There are 10,000 Knights worldwide, of whom 250 are British, but until last year there were only three top-ranking Knights of Justice. Five were needed for the establishment of a Grand Priory. Now there are seven who, like Mr Festing, have taken the vows of poverty, chastity and obedience. 'We do take our vows very seriously,' Mr Festing, 43, said. 'We are not exactly let off, but we do have a slightly extenuating form of the vow of poverty. I'm not expected to live like a hermit in a mud hut. Because we don't live in a community it's understood that we have to keep a roof over our heads, have a telephone, things like that.'

The only other concession to 20th-century living is that the Knights are absolved from wearing a habit - a black robe sporting a large white Maltese Cross - on a daily basis. 'The habit was dispensed with by Pope Benedict XIV,' Mr Festing said. 'It certainly makes one's daily existence easier. It might raise a few questions if I had to do my auctioneering in it.'

It may also come as something of a relief to other members of the order, such as Bill Cash MP, the Duke of Norfolk and Edward Stourton, the newsreader. Edward Leigh, a former trade and industry minister, was also recently proposed as a Knight of Honour and Devotion.

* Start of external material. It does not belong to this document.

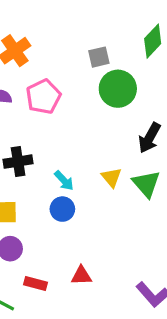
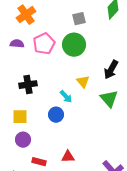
green circle: (118, 89) -> (74, 45), moved
yellow triangle: (111, 177) -> (83, 82), moved
cyan arrow: (64, 181) -> (66, 97), moved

If he succeeds, he will be joining an organisation that dates back to 1099. 'The first document referring to us is dated 1113,' Mr Festing said. 'We're the third oldest order after the Benedictines and Augustines.'

The poet and the accountant? The poet and novelist to join the Knights of Malta is Alfried Marnau, formerly of Austria and now settled in Britain, the accountant is Freddy Crichton-Stuart. Six out of seven of the Knights, it seems, are former soldiers.